◆ **ABOUT THIS TASK**: Transcribe these records exactly, dropping every picture.

◆ **STORED DATA**:
┏━━
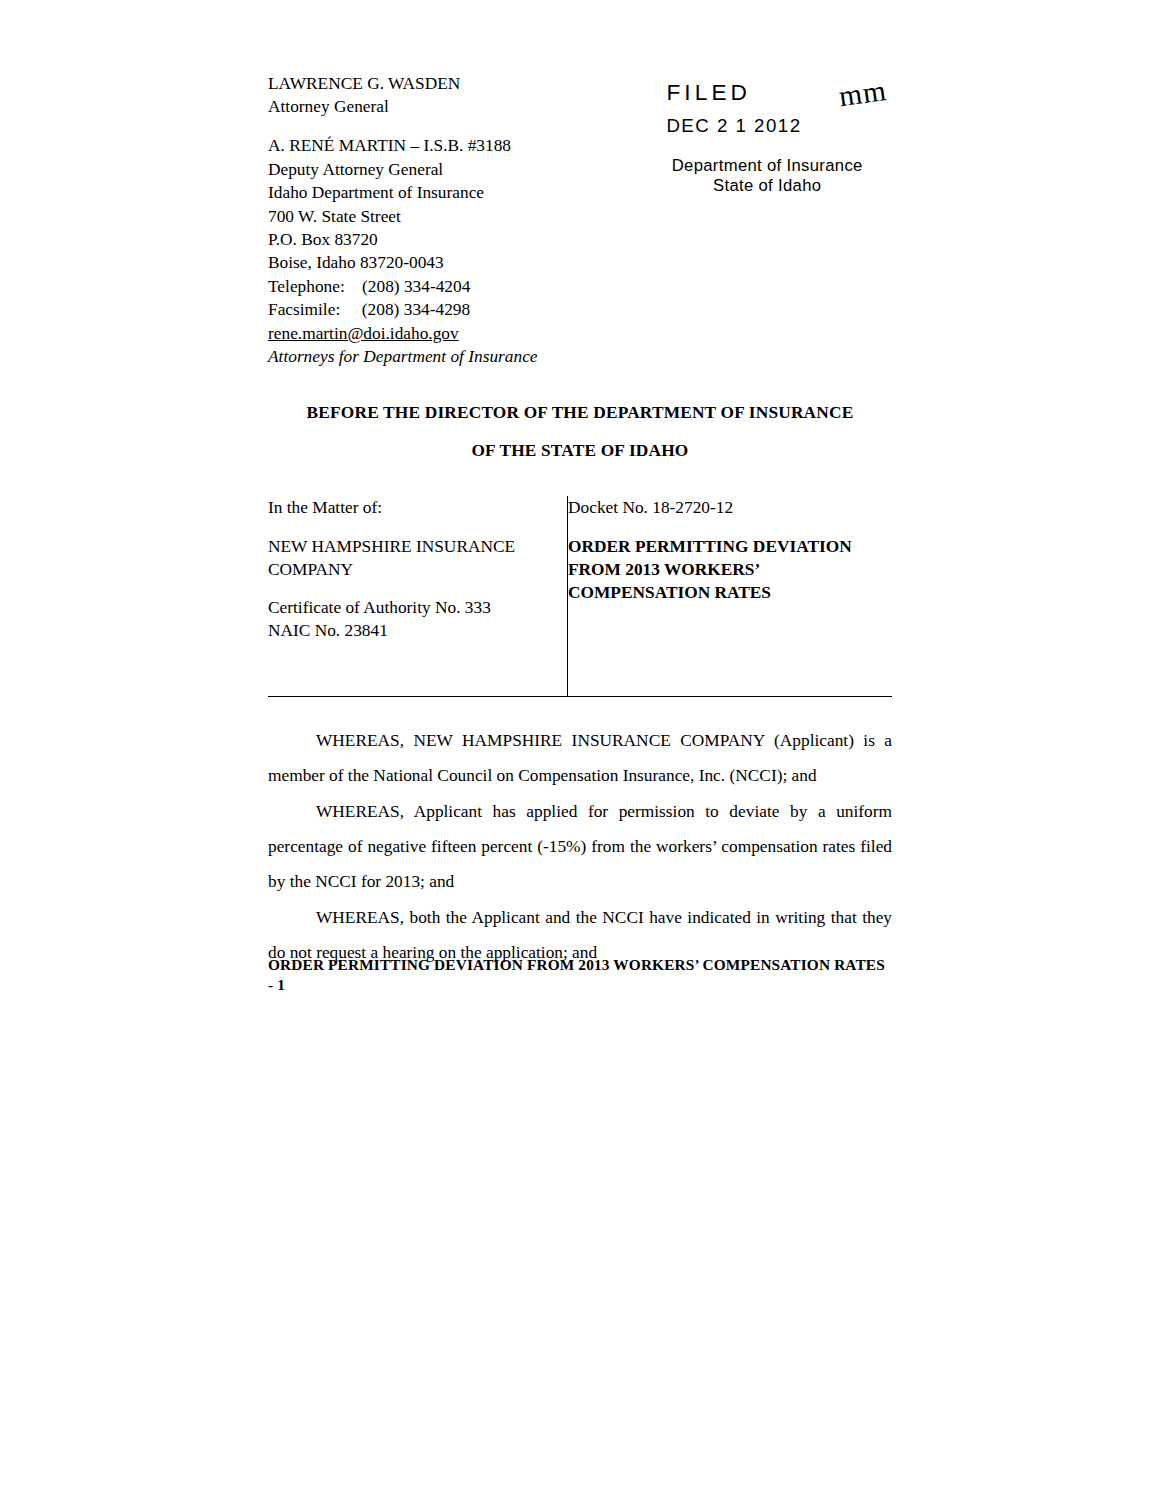LAWRENCE G. WASDEN
Attorney General
A. RENÉ MARTIN – I.S.B. #3188
Deputy Attorney General
Idaho Department of Insurance
700 W. State Street
P.O. Box 83720
Boise, Idaho 83720-0043
Telephone: (208) 334-4204
Facsimile: (208) 334-4298
rene.martin@doi.idaho.gov
Attorneys for Department of Insurance
mm
FILED
DEC 2 1 2012
Department of Insurance
State of Idaho
BEFORE THE DIRECTOR OF THE DEPARTMENT OF INSURANCE
OF THE STATE OF IDAHO
| In the Matter of: NEW HAMPSHIRE INSURANCE COMPANY Certificate of Authority No. 333 NAIC No. 23841 | Docket No. 18-2720-12 ORDER PERMITTING DEVIATION FROM 2013 WORKERS’ COMPENSATION RATES |
WHEREAS, NEW HAMPSHIRE INSURANCE COMPANY (Applicant) is a member of the National Council on Compensation Insurance, Inc. (NCCI); and
WHEREAS, Applicant has applied for permission to deviate by a uniform percentage of negative fifteen percent (-15%) from the workers’ compensation rates filed by the NCCI for 2013; and
WHEREAS, both the Applicant and the NCCI have indicated in writing that they do not request a hearing on the application; and
ORDER PERMITTING DEVIATION FROM 2013 WORKERS’ COMPENSATION RATES - 1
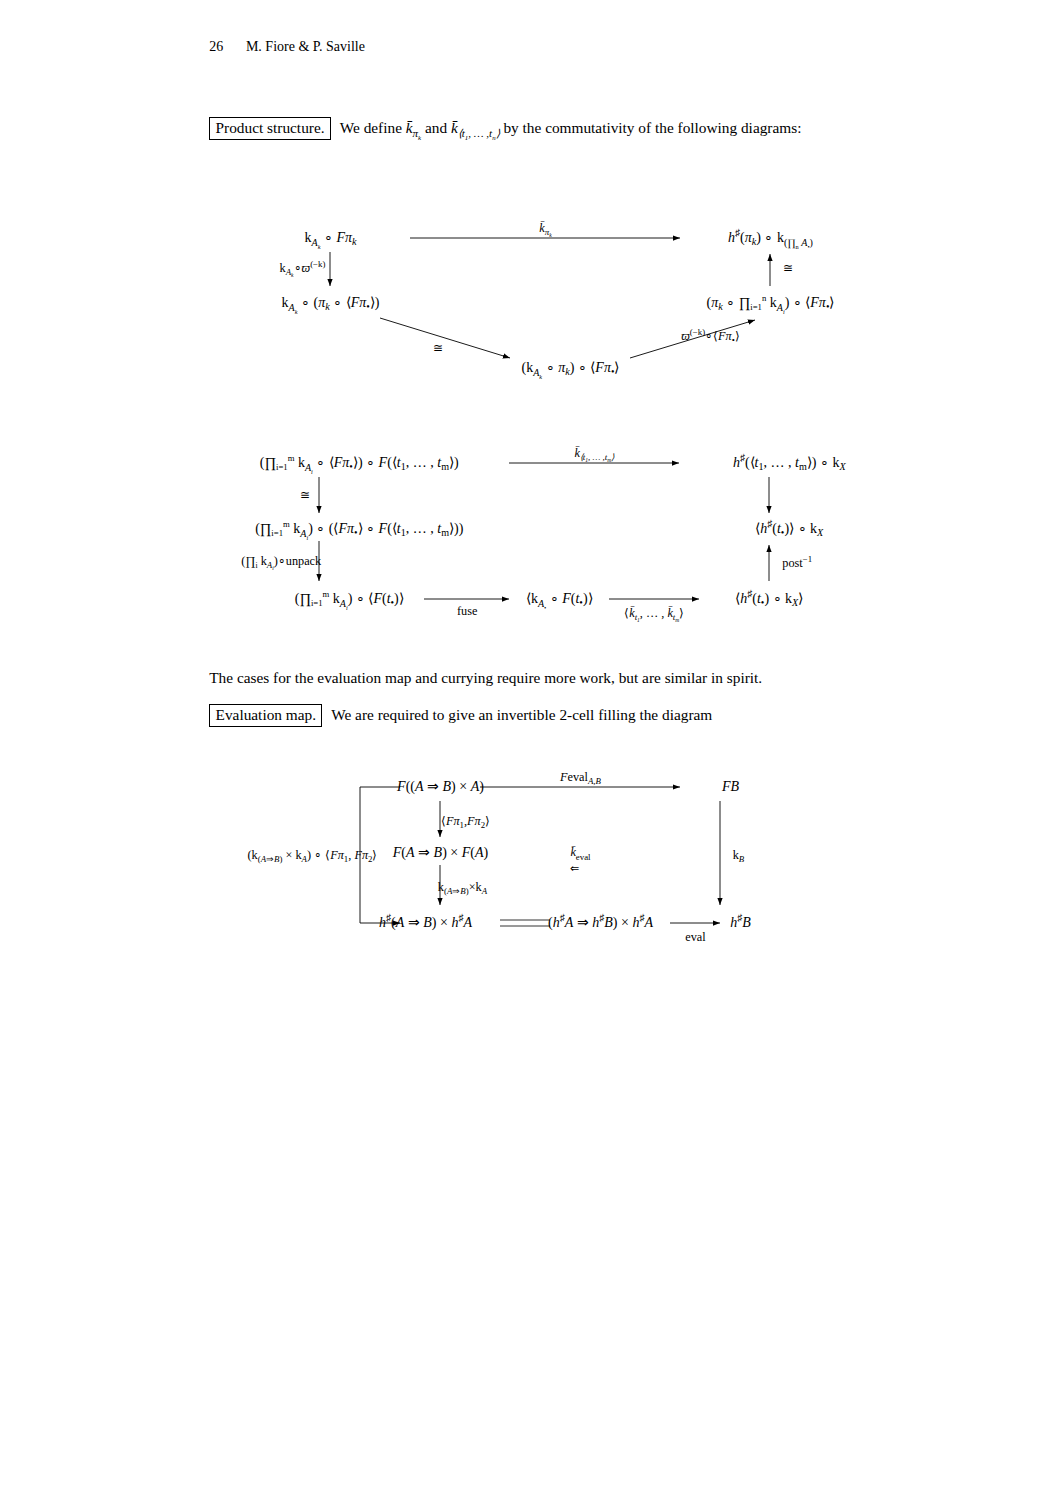26 M. Fiore & P. Saville
Product structure. We define k̄πk and k̄⟨t1, … ,tn⟩ by the commutativity of the following diagrams:
kAk ∘ Fπk
h♯(πk) ∘ k(∏n A•)
kAk ∘ (πk ∘ ⟨Fπ•⟩)
(πk ∘ ∏i=1n kAi) ∘ ⟨Fπ•⟩
(kAk ∘ πk) ∘ ⟨Fπ•⟩
k̄πk
kAk∘ϖ(−k)
≅
≅
ϖ(−k)∘⟨Fπ•⟩
(∏i=1m kAi ∘ ⟨Fπ•⟩) ∘ F(⟨t1, … , tm⟩)
h♯(⟨t1, … , tm⟩) ∘ kX
(∏i=1m kAi) ∘ (⟨Fπ•⟩ ∘ F(⟨t1, … , tm⟩))
⟨h♯(t•)⟩ ∘ kX
(∏i=1m kAi) ∘ ⟨F(t•)⟩
⟨kA• ∘ F(t•)⟩
⟨h♯(t•) ∘ kX⟩
k̄⟨t1, … ,tm⟩
≅
(∏i kAi)∘unpack
post−1
fuse
⟨k̄t1, … , k̄tm⟩
The cases for the evaluation map and currying require more work, but are similar in spirit.
Evaluation map. We are required to give an invertible 2-cell filling the diagram
F((A ⇒ B) × A)
FB
F(A ⇒ B) × F(A)
h♯(A ⇒ B) × h♯A
(h♯A ⇒ h♯B) × h♯A
h♯B
FevalA,B
⟨Fπ1,Fπ2⟩
k(A⇒B)×kA
kB
k̄eval
⇐
eval
(k(A⇒B) × kA) ∘ ⟨Fπ1, Fπ2⟩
┗━━
◆ **PROBLEM SOLUTION**:
LAWRENCE G. WASDEN
Attorney General
A. RENÉ MARTIN – I.S.B. #3188
Deputy Attorney General
Idaho Department of Insurance
700 W. State Street
P.O. Box 83720
Boise, Idaho 83720-0043
Telephone: (208) 334-4204
Facsimile: (208) 334-4298
rene.martin@doi.idaho.gov
Attorneys for Department of Insurance
mm
FILED
DEC 2 1 2012
Department of Insurance
State of Idaho
BEFORE THE DIRECTOR OF THE DEPARTMENT OF INSURANCE
OF THE STATE OF IDAHO
| In the Matter of: NEW HAMPSHIRE INSURANCE COMPANY Certificate of Authority No. 333 NAIC No. 23841 | Docket No. 18-2720-12 ORDER PERMITTING DEVIATION FROM 2013 WORKERS’ COMPENSATION RATES |
WHEREAS, NEW HAMPSHIRE INSURANCE COMPANY (Applicant) is a member of the National Council on Compensation Insurance, Inc. (NCCI); and
WHEREAS, Applicant has applied for permission to deviate by a uniform percentage of negative fifteen percent (-15%) from the workers’ compensation rates filed by the NCCI for 2013; and
WHEREAS, both the Applicant and the NCCI have indicated in writing that they do not request a hearing on the application; and
ORDER PERMITTING DEVIATION FROM 2013 WORKERS’ COMPENSATION RATES - 1
26 M. Fiore & P. Saville
Product structure. We define k̄πk and k̄⟨t1, … ,tn⟩ by the commutativity of the following diagrams:
kAk ∘ Fπk
h♯(πk) ∘ k(∏n A•)
kAk ∘ (πk ∘ ⟨Fπ•⟩)
(πk ∘ ∏i=1n kAi) ∘ ⟨Fπ•⟩
(kAk ∘ πk) ∘ ⟨Fπ•⟩
k̄πk
kAk∘ϖ(−k)
≅
≅
ϖ(−k)∘⟨Fπ•⟩
(∏i=1m kAi ∘ ⟨Fπ•⟩) ∘ F(⟨t1, … , tm⟩)
h♯(⟨t1, … , tm⟩) ∘ kX
(∏i=1m kAi) ∘ (⟨Fπ•⟩ ∘ F(⟨t1, … , tm⟩))
⟨h♯(t•)⟩ ∘ kX
(∏i=1m kAi) ∘ ⟨F(t•)⟩
⟨kA• ∘ F(t•)⟩
⟨h♯(t•) ∘ kX⟩
k̄⟨t1, … ,tm⟩
≅
(∏i kAi)∘unpack
post−1
fuse
⟨k̄t1, … , k̄tm⟩
The cases for the evaluation map and currying require more work, but are similar in spirit.
Evaluation map. We are required to give an invertible 2-cell filling the diagram
F((A ⇒ B) × A)
FB
F(A ⇒ B) × F(A)
h♯(A ⇒ B) × h♯A
(h♯A ⇒ h♯B) × h♯A
h♯B
FevalA,B
⟨Fπ1,Fπ2⟩
k(A⇒B)×kA
kB
k̄eval
⇐
eval
(k(A⇒B) × kA) ∘ ⟨Fπ1, Fπ2⟩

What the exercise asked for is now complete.